Según comenta Little, este proyecto no pretende en ningún caso «sustituir la labor de los sindicatos o dirigir las iniciativas que deban llevarse a cabo», aunque sería conveniente tener en cuenta sus resultados.

El 80% de los operarios encuestados eran mujeres al final de su adolescencia o con escasos veinte años, la mayoría con muy poca educación formal o experiencia laboral previa, y solteras. Aunque el deseo de estar mejor pagadas era común, la encuesta puso de manifiesto que muchas consideran sus empleos desde otra perspectiva. Para muchas jóvenes, poder trabajar ha supuesto no tener que contraer matrimonio a edad muy temprana como única «salida». El empleo en las fábricas les ha abierto otros ámbitos y oportunidades.

Muchas de esas jóvenes querrían que el trabajo les proporcionara mejor capacitación o la formación adecuada para el día de mañana poder montar sus propios negocios o mejorar las condiciones de vida de sus familias y comunidades locales. También son notables los deseos de progresar en sus actuales puestos de trabajo. En general, puede observarse que los trabajadores aspiran también a «adquirir aptitudes que les ayuden a ser mejores padres, tomar mejores decisiones económicas y llegar a ser eficaces líderes en sus comunidades».

Little recuerda finalmente que «la mitad de los habitantes de la Tierra tienen menos de 25 años y en los países en vías de desarrollo la mayoría de la población tiene menos de 20 años». Sus peticiones de formación y educación no andan, según él, descaminadas. Y la mejora de las condiciones de vida y trabajo vendrá también de la mano precisamente de esa demanda de una mayor formación, que es lo que debe pedirse, entre otras muchas cosas, a las empresas. Por eso, «Global Alliance intenta crear nuevas vías para que las multinacionales y las ONG cooperen para responder a las necesidades de capacitación y educación que los trabajadores [del Tercer Mundo] consideran tan importantes para su futuro».

En declaraciones a La Croix (París, 29 junio 2000), Amartya Sen, premio Nobel de Economía en 1998, responde a la pregunta de cómo evitar que la globalización aumente las desigualdades en el mundo.

«La globalización es un proceso que se caracteriza por un mayor movimiento de bienes y de personas, de tecnología, de conocimiento… Y todo eso es positivo. Pero si una parte de la población mundial es marginada y no logra sacar partido de la economía de mercado, puede resultar perjudicada. El Estado debe ayudar a la población a participar en la economía de mercado, y no asfixiar a ésta. Lo decisivo hoy es democratizar el sistema económico, hacerlo más igualitario. Esto requiere una visión más nítida de la globalización, que ni es un mal absoluto ni un ideal sin riesgo».
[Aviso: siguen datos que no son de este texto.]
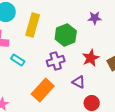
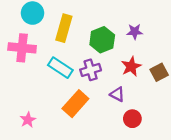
purple star: (95, 18) -> (135, 32), moved
cyan rectangle: (18, 60) -> (60, 68), moved, size x1.5

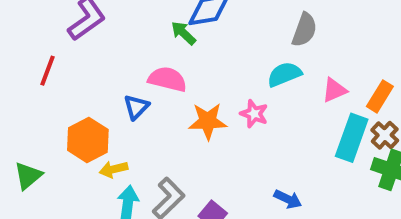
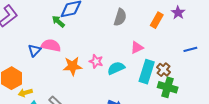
cyan semicircle: (284, 74) -> (116, 68), moved
orange rectangle: (380, 96) -> (157, 20), moved
blue triangle: (136, 107) -> (34, 50), moved

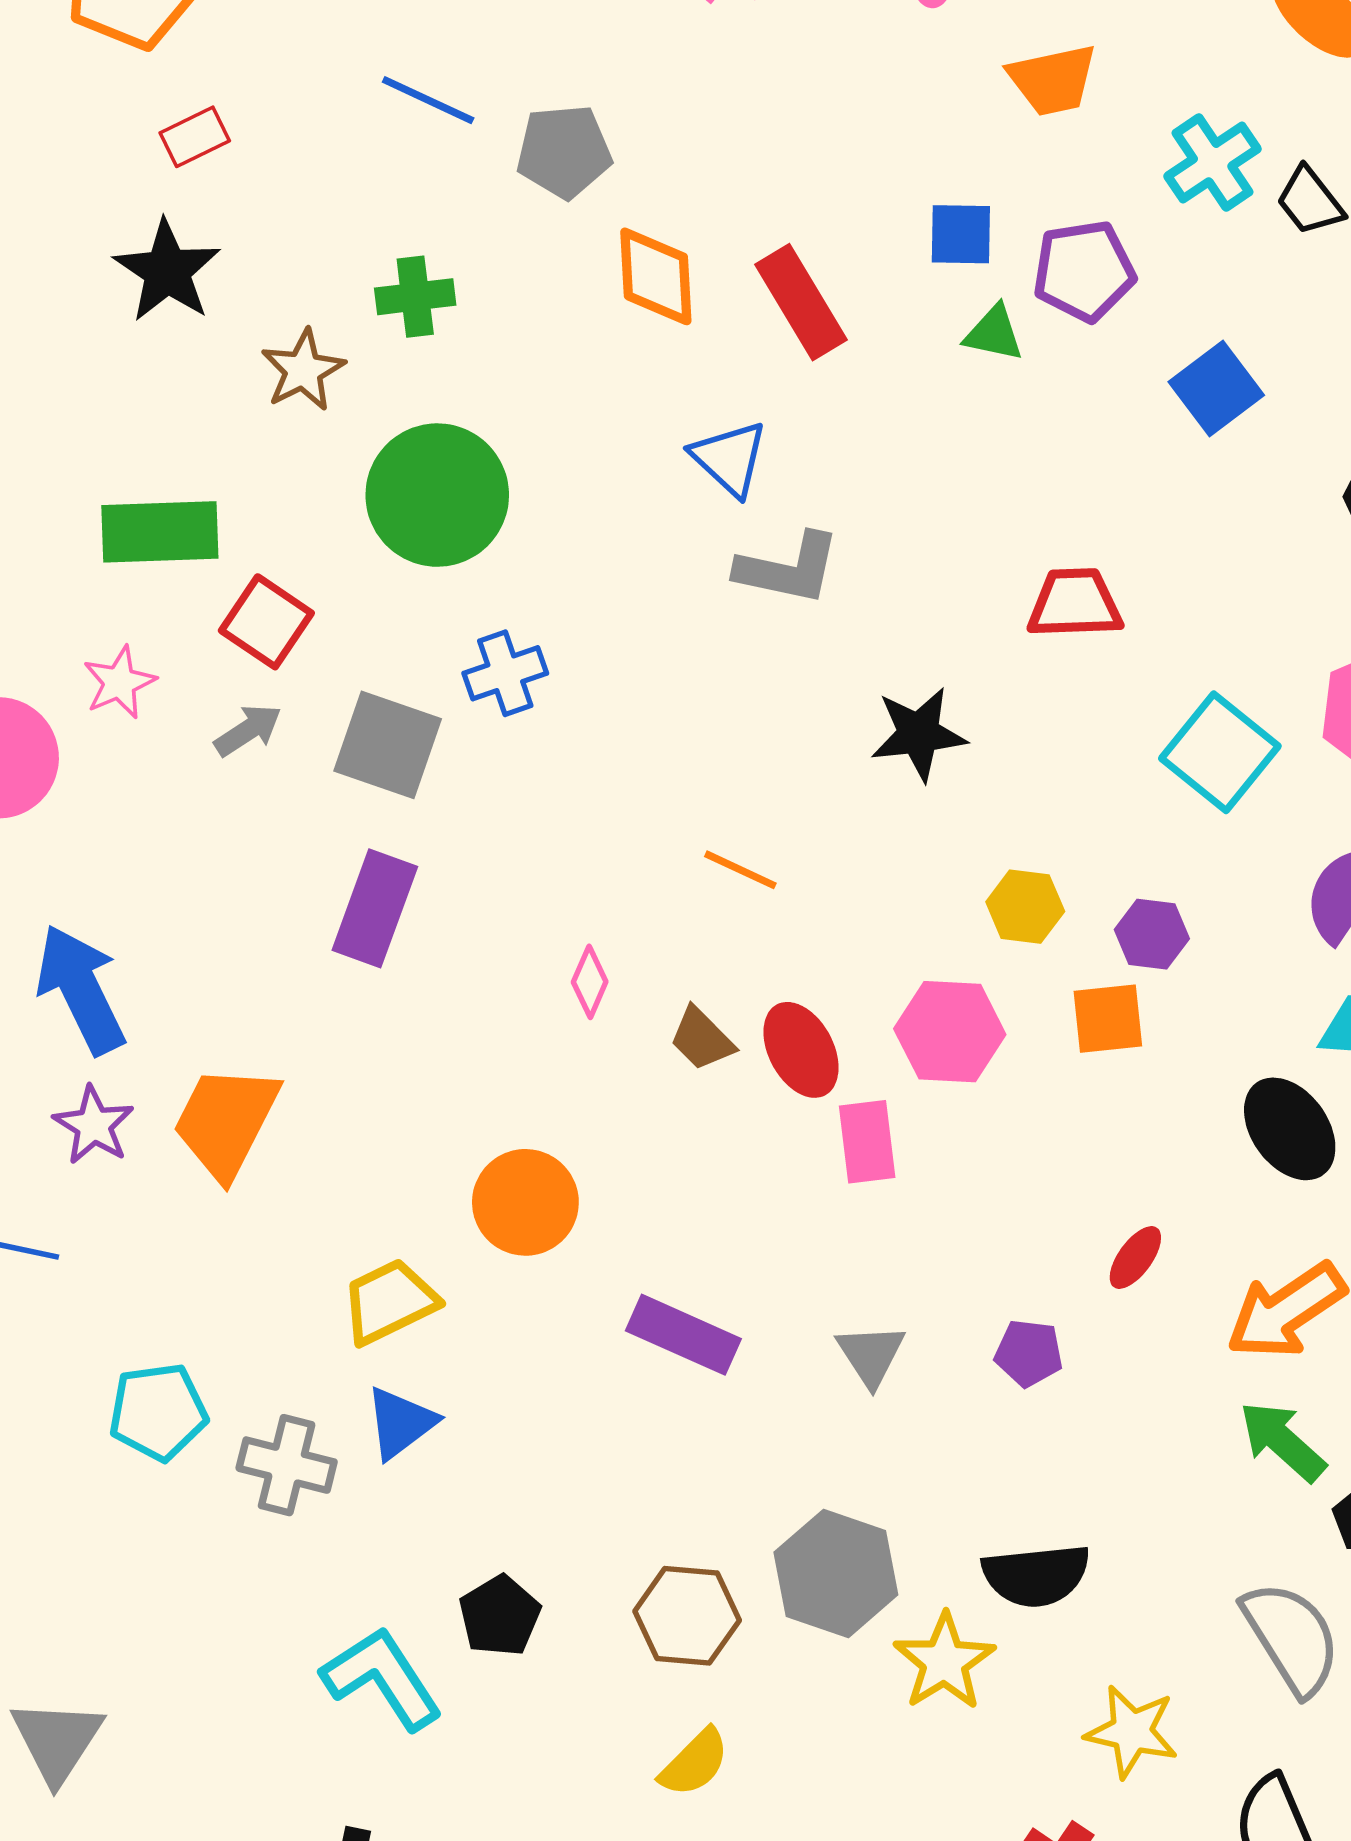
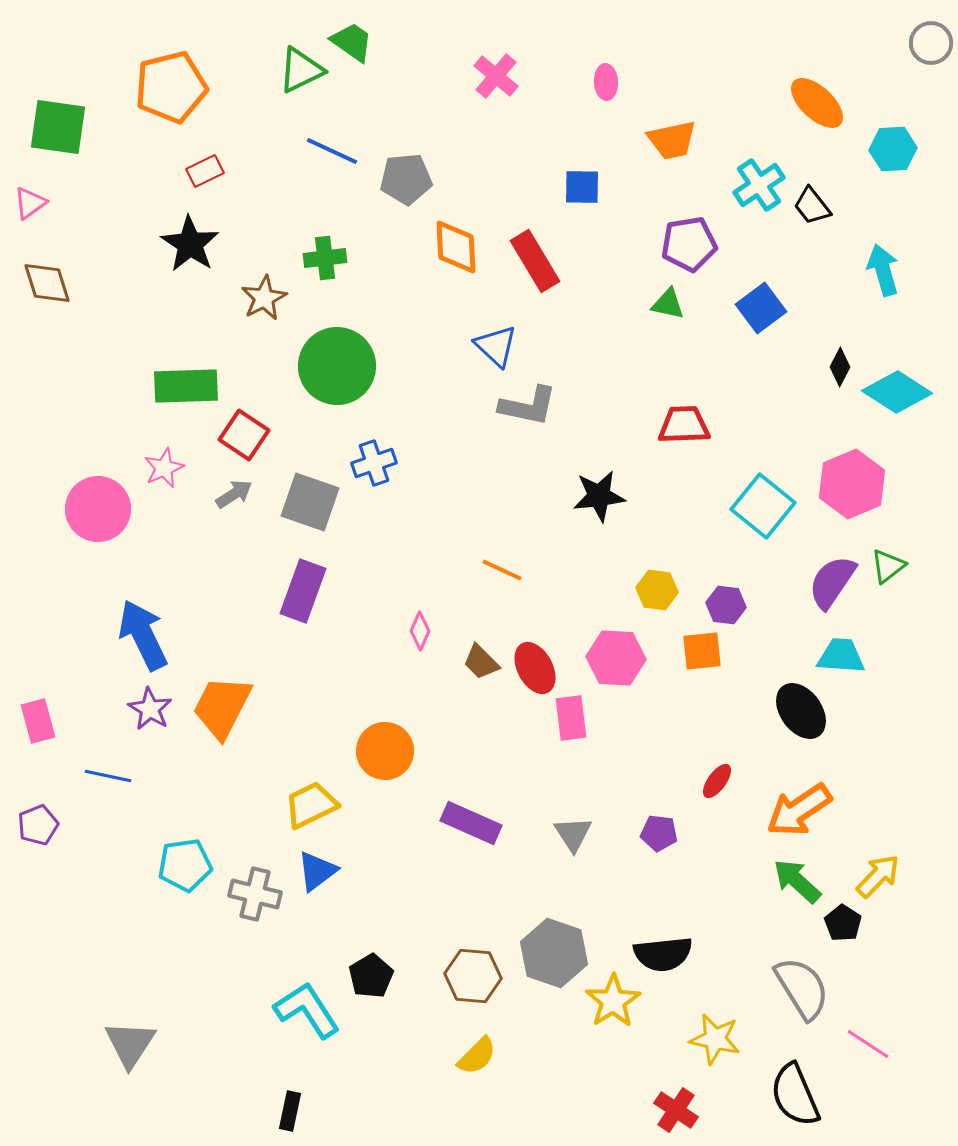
blue square: (961, 234) -> (582, 187), moved
green triangle: (994, 333) -> (668, 304), moved

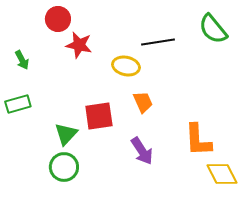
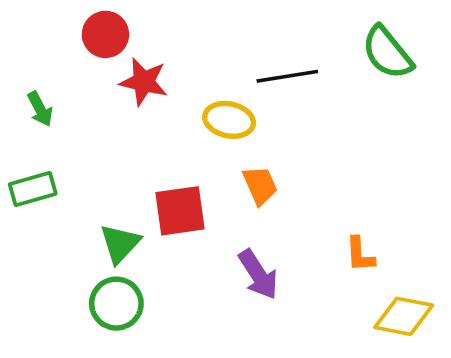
orange L-shape: (198, 140) -> (360, 254), size x0.6
yellow diamond: (222, 174) -> (404, 316), turned -52

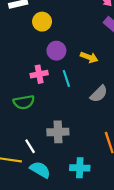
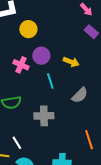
pink cross: (39, 74) -> (21, 65), moved, turned 35
gray cross: (58, 132) -> (44, 116), moved

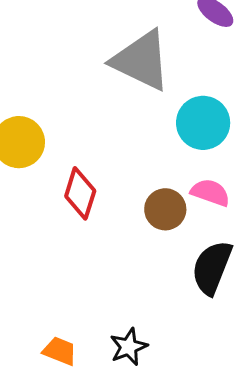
Pero ¿cómo deben ayudar los países ricos a los más pobres? «Los países ricos deberían permitir a los países en vías de desarrollo aumentar su comercio, especialmente abriendo más sus mercados a los productos de estos países. También sería necesario, por ejemplo, bajar el precio de los medicamentos que les venden». Sin embargo, Sen advierte que ser pobre no es solo una cuestión de renta, «sino también estar privado de toda una serie de libertades políticas, no tener acceso a la sanidad y a la educación, carecer de seguridad económica…».

En cuanto a lo que pueden hacer los propios países en desarrollo para luchar contra la pobreza, «ante todo deben aumentar la participación de los ciudadanos en las decisiones que les conciernen. También los gobernantes han de orientar su política hacia la economía de mercado, ayudando a la población a integrarse en ella. Pero para eso necesitan utilizar el gasto público social. Tuve el privilegio de participar en el comité que el Papa creó para preparar la encíclica Centesimus annus. Una parte de esas orientaciones se mencionaban ya allí: acceso a la sanidad, educación universal, reforma agraria, microcrédito…».